道格拉斯-普克算法 - 把一堆復雜的線條變得簡單，同時盡量保持原來的樣子

flyfish

道格拉斯-普克算法（Douglas-Peucker Algorithm解決的問題其實很日常：把一堆復雜的線條（比如地圖上的道路、河流，或者GPS記錄的軌跡）變得簡單，同時盡量保持原來的樣子。

舉個例子，假設用GPS記錄了一條徒步路線，每走1米就記一個點，最后生成了1000個點的折線。但其實很多相鄰的點幾乎在一條直線上，完全沒必要都保留——存起來占空間，畫出來也累贅。這時候這個算法就派上用場了：它能自動刪掉那些“多余”的點，比如直線段中間的點，只留下關鍵的拐點，讓線條變簡單，但看起來還是你走的那條路。

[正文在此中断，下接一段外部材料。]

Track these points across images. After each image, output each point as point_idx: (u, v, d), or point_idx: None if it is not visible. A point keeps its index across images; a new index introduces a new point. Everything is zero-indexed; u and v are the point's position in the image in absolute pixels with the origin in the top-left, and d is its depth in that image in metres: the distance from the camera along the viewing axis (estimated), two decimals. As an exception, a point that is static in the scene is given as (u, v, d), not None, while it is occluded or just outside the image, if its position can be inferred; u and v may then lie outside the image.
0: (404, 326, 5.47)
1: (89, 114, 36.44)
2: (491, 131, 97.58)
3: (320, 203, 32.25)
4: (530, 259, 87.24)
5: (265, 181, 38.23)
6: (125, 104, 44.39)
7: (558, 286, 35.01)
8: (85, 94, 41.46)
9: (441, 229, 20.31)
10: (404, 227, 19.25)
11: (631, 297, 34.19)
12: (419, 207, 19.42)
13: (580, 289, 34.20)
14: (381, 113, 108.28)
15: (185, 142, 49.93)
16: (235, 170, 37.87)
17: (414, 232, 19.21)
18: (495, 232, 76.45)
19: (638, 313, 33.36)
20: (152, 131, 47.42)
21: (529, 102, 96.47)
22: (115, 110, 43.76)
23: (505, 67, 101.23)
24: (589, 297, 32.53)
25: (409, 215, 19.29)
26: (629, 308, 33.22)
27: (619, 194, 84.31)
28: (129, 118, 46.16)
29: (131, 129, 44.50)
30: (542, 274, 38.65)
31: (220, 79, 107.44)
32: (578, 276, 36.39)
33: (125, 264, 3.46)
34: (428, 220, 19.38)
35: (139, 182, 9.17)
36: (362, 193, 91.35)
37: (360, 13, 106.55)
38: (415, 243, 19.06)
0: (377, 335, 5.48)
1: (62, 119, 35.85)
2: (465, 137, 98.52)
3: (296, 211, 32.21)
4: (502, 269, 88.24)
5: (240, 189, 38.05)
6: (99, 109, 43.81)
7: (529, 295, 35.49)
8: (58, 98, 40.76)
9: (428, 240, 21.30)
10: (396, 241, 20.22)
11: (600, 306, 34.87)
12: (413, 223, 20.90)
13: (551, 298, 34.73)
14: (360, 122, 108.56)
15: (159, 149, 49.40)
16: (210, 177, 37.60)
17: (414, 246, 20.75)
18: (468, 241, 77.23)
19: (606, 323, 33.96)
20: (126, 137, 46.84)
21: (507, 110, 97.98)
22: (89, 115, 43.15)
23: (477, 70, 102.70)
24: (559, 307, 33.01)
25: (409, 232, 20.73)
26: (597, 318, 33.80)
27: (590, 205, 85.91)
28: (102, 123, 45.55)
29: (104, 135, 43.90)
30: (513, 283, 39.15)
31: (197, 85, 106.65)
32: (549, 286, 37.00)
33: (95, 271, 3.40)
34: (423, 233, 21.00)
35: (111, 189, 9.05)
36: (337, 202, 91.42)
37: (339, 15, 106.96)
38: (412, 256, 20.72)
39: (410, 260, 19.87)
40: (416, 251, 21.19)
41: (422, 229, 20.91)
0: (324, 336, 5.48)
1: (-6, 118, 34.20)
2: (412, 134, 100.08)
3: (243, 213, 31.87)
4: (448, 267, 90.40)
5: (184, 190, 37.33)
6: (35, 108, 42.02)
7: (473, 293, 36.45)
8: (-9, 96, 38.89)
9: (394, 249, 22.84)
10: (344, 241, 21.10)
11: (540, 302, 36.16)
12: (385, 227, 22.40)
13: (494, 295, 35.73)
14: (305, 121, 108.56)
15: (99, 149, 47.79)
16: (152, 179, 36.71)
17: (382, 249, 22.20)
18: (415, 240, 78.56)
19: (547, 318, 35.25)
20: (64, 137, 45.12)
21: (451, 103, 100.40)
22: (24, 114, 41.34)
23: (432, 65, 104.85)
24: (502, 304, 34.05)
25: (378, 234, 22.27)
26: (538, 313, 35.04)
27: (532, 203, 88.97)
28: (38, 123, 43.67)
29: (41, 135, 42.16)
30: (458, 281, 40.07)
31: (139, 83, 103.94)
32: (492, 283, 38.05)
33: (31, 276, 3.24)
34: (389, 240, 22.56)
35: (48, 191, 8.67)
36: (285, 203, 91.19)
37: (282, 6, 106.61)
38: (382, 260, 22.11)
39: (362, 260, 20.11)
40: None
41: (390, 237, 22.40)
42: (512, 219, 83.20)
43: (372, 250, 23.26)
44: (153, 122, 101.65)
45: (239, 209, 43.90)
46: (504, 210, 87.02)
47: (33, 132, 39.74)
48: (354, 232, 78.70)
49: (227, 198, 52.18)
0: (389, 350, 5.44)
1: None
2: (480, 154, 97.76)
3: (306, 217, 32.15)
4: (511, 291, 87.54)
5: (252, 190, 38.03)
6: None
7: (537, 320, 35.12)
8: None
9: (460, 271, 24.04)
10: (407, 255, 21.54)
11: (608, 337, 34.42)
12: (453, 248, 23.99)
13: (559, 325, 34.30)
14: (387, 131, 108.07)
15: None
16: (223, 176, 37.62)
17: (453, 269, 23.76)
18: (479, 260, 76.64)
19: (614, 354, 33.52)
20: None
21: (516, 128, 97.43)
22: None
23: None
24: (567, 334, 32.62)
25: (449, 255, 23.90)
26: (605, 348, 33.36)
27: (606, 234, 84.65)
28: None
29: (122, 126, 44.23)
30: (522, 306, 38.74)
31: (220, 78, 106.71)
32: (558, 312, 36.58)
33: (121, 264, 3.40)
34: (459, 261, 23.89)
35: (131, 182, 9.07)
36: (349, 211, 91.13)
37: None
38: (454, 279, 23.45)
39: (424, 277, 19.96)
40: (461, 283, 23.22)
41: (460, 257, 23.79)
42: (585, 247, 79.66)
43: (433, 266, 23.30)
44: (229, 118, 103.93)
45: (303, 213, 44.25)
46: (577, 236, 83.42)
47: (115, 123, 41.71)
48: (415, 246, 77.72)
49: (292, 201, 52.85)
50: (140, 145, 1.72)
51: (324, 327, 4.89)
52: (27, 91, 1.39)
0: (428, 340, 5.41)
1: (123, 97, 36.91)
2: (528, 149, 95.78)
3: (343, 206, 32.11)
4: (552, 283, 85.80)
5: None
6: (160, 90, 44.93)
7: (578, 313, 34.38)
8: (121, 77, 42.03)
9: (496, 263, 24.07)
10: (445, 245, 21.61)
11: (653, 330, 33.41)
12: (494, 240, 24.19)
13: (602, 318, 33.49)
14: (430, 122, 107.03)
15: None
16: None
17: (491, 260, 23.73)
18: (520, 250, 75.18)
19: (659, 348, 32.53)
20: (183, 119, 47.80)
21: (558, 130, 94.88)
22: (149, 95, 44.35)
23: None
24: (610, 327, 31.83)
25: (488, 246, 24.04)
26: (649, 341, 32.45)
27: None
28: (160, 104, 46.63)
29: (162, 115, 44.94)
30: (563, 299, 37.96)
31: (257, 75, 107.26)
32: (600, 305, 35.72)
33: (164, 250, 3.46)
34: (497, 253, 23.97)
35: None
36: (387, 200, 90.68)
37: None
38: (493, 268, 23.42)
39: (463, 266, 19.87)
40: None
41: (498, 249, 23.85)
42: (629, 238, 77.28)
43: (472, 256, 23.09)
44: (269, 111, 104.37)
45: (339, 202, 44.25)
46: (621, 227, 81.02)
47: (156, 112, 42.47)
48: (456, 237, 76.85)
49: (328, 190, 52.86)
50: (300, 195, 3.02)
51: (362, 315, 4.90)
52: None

大概是上世紀70年代初。1972年有個叫烏爾斯·拉默的人先提出了類似思路，1973年道格拉斯和普克兩個人又完善了這個方法，所以后來就用他們的名字命名了。

import numpy as np
import matplotlib.pyplot as plt
from PIL import Image
import io# 設置中文字體，確保中文正常顯示
plt.rcParams["font.family"] = ["SimHei", "sans-serif"]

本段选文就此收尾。